Los Pelicans no son solo uno de los titulares de moda o un fogonazo de energía joven. Son, legítimamente, uno de los mejores equipos de la NBA y un serio aspirante a ser uno de los dos o tres mejores del Oeste cuando lleguen los playoffs. E, insisto, están reenganchando a una ciudad que había olvidado la poca pasión que alguna vez puso en ellos, siempre tan pendiente de los Saints y los Tigers. El baloncesto profesional ha estado cruzando Nueva Orleans, la maravillosa Big Easy, siempre en tránsito. Con los imperfectos Buccaneers de la ABA (1967-70), con los Jazz de Pistol Pete Maravich, leyenda de LSU, que se fueron después a Salt Lake City y se llevaron un nombre que es casi surrealista en el estado mormón. Pudieron recibir a los Timberwolves, que casi se van de Minneapolis en los 90, tentaron a los Grizzlies que querían salir de Vancouver y acabaron adoptando a los Hornets, que dejaron una herida enorme en Carolina del Norte y se convirtieron en emblema del dolor del Katrina cuando tuvieron que jugar dos años en Oklahoma City, desbrozando el improbable camino por el que, desde el Noroeste, llegarían después los Thunder.
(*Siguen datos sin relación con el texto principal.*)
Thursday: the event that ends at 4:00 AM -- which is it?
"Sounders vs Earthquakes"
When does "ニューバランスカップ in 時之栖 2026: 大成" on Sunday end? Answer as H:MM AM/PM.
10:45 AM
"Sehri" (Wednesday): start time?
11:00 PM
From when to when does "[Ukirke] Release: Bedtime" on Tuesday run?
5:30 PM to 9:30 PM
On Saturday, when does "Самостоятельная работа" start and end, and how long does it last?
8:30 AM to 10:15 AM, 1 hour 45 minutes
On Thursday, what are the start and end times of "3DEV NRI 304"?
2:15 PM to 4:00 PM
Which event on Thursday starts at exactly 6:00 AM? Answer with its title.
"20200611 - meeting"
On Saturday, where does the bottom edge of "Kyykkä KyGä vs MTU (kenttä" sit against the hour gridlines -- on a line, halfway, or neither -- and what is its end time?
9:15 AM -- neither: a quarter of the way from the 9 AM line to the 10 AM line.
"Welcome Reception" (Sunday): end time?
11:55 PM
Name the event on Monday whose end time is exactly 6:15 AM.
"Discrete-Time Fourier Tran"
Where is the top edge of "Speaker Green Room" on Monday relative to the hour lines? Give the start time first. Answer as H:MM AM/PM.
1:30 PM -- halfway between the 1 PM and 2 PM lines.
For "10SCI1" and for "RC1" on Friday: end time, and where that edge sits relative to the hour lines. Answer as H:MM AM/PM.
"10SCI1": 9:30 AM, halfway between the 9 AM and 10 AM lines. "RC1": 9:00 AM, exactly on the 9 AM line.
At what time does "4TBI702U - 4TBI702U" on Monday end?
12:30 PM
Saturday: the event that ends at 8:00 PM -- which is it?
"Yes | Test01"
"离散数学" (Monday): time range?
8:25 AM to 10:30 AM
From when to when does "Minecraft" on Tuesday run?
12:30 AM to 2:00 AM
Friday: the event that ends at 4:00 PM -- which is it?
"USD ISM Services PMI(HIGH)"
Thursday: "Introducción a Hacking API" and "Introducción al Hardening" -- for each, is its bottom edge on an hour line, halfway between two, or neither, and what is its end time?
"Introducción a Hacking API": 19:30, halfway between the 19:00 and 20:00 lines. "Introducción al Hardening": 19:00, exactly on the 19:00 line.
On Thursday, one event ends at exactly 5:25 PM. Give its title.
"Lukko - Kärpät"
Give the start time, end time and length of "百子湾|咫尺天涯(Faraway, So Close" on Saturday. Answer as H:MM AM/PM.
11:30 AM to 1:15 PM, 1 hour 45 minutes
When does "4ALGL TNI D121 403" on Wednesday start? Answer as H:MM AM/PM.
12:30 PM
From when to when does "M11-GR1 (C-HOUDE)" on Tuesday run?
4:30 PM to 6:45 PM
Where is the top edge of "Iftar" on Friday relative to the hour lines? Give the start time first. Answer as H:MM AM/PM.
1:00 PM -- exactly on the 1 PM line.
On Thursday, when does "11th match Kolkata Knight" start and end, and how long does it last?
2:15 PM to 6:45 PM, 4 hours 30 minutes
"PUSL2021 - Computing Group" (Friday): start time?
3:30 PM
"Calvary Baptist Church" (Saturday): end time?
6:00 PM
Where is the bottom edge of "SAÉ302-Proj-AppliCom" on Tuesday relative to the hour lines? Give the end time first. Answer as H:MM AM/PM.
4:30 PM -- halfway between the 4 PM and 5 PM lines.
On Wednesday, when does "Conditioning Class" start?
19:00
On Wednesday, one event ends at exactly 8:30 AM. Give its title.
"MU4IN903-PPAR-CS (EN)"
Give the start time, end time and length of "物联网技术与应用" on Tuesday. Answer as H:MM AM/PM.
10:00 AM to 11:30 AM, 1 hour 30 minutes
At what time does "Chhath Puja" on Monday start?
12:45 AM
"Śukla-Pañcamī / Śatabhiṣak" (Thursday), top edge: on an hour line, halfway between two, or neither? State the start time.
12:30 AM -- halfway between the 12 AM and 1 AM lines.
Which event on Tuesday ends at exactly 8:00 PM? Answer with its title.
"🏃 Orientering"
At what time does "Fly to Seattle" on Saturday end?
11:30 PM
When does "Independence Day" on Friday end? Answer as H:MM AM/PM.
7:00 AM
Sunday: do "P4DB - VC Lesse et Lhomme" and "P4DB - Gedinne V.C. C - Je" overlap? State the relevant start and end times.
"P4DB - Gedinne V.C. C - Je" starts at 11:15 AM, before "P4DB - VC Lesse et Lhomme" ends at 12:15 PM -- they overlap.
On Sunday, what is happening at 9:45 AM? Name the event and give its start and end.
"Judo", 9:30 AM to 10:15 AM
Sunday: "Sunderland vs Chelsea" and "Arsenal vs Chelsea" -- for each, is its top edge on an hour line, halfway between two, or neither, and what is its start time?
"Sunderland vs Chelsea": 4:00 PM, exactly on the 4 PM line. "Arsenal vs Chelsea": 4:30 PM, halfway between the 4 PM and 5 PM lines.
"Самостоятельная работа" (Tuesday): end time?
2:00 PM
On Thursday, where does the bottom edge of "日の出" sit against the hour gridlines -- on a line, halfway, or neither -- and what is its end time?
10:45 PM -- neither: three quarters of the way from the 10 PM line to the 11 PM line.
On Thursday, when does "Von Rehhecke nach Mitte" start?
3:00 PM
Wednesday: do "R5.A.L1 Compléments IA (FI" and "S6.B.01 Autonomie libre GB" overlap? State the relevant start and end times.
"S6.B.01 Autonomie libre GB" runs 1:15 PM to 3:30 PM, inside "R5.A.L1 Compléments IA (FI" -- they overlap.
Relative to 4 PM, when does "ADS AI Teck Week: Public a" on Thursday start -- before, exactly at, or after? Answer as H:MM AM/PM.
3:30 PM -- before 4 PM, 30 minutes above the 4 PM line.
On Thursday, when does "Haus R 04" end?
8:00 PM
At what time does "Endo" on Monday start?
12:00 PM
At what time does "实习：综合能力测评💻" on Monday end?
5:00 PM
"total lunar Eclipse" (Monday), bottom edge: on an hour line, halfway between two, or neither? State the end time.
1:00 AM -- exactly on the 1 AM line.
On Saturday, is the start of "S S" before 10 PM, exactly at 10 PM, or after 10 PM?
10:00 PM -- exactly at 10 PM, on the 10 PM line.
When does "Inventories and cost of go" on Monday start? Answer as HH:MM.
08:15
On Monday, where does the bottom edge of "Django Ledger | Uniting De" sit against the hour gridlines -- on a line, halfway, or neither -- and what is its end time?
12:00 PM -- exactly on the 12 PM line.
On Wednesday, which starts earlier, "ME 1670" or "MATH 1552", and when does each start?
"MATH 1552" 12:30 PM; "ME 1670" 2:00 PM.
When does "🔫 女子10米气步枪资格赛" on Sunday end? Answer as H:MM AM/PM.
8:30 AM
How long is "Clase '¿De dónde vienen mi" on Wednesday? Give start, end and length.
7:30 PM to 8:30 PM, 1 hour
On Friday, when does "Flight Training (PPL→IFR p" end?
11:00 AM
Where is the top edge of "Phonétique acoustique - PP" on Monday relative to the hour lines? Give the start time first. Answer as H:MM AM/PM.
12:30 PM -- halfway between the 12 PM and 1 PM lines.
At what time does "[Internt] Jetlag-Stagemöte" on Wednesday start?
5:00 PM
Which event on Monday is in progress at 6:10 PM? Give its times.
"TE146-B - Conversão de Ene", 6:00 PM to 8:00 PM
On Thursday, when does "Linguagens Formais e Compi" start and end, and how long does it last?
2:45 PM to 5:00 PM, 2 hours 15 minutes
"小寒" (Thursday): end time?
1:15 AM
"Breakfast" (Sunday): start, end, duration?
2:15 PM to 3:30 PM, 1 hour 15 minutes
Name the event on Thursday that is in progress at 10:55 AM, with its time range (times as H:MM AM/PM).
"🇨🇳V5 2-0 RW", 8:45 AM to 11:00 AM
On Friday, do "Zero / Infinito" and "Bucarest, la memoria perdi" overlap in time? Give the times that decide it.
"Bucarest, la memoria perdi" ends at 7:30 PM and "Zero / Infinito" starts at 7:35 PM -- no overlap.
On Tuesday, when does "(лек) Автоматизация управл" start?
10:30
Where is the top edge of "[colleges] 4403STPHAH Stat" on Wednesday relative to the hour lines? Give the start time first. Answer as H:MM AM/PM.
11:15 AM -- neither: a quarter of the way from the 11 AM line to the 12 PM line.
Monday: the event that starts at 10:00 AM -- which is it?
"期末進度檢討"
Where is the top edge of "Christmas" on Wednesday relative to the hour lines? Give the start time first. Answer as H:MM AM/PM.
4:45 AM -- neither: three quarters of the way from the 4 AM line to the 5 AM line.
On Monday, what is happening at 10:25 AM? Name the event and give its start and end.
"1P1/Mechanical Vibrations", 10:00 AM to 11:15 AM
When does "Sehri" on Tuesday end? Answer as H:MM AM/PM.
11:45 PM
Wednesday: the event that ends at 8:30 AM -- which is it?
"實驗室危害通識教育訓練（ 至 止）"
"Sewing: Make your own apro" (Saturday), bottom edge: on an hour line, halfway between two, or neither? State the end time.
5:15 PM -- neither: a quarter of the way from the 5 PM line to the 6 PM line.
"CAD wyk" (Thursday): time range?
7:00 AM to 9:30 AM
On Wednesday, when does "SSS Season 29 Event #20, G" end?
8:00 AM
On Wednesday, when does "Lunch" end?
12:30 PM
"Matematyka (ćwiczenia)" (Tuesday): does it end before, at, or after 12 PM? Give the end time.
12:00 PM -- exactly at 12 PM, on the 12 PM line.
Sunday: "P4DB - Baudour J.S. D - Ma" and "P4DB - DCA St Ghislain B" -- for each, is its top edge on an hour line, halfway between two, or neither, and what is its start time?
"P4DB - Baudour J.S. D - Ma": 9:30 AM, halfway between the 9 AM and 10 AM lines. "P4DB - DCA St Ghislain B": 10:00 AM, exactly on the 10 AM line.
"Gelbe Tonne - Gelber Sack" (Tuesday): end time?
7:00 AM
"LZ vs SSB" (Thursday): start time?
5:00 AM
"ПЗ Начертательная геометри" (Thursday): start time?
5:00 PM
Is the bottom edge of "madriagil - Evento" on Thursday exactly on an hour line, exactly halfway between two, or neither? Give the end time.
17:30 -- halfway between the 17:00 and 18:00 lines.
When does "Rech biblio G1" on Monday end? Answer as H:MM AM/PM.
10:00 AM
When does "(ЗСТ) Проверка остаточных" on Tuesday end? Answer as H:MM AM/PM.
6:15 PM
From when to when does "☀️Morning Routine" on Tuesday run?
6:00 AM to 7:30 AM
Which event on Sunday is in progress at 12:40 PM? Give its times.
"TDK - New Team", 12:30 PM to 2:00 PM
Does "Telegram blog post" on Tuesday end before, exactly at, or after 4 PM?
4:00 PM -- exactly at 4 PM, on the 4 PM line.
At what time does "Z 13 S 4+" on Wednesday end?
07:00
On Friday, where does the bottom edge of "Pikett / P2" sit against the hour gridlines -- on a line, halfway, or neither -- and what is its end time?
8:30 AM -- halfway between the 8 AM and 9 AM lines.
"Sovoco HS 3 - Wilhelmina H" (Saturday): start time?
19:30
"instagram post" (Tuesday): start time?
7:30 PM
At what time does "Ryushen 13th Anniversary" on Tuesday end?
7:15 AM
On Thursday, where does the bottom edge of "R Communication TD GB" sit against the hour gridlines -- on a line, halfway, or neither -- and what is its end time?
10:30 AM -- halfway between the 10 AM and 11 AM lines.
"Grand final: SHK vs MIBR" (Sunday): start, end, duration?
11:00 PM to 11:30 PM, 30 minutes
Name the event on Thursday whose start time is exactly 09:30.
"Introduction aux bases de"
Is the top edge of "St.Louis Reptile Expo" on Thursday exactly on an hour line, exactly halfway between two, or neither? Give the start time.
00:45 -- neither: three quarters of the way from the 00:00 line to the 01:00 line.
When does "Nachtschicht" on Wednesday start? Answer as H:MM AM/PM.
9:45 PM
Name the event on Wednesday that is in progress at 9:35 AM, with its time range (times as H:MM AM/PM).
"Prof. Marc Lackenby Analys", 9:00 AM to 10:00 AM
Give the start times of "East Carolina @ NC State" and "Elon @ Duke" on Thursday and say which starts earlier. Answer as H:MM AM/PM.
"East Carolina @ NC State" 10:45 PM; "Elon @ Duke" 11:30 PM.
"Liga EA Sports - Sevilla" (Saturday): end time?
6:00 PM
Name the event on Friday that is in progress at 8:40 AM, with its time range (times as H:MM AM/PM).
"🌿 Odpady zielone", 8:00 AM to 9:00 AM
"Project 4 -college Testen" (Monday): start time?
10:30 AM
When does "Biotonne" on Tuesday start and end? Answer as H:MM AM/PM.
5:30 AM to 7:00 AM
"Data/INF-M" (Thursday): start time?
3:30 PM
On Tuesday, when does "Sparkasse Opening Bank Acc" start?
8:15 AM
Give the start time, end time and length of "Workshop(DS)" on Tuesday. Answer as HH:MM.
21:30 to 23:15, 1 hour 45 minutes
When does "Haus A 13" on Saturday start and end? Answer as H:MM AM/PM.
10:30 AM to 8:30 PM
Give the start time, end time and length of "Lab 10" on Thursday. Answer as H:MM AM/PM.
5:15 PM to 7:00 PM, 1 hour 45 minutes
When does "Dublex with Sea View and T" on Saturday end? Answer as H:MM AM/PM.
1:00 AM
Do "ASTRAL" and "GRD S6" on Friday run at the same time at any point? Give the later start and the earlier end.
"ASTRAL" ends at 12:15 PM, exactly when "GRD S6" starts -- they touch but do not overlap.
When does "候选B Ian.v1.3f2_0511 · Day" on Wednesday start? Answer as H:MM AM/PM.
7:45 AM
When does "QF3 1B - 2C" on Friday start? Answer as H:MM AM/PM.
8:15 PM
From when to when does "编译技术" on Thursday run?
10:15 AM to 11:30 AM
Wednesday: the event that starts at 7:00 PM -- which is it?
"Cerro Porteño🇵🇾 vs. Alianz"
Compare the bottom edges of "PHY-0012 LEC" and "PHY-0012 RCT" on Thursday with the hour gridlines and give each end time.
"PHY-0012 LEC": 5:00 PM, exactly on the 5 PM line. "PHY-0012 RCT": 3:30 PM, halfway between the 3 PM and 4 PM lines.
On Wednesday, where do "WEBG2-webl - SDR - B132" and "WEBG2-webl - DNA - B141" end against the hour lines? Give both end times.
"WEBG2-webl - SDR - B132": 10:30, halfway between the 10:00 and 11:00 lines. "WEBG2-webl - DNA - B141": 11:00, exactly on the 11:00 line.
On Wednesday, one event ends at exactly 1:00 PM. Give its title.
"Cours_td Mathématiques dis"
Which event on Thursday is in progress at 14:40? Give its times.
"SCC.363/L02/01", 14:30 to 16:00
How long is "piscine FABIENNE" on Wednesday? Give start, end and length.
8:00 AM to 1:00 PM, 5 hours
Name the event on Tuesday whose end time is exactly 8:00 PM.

De Chris Paul a Anthony Davis y finalmente a Zion Williamson. De los Hornets a los Pelicans y a una franquicia con un 46% histórico de victorias y dos billetes para segunda ronda de playoffs como único orgullo. Que se movió de la Conferencia Este a la Oeste casi como peso muerto para que la Liga hiciera equilibrios; que devolvió el nombre y la historia a Charlotte y abrió su propia vía, un camino que ahora, por fin, puede estar escribiendo el primer gran tomo de su narrativa particular. Es imposible no desear, al menos un poco, que sea así. Porque es imposible no estar, mucho más que un poco, del lado de Nueva Orleans, ese rincón casi ilógico pero maravilloso del mundo. La Big Easy.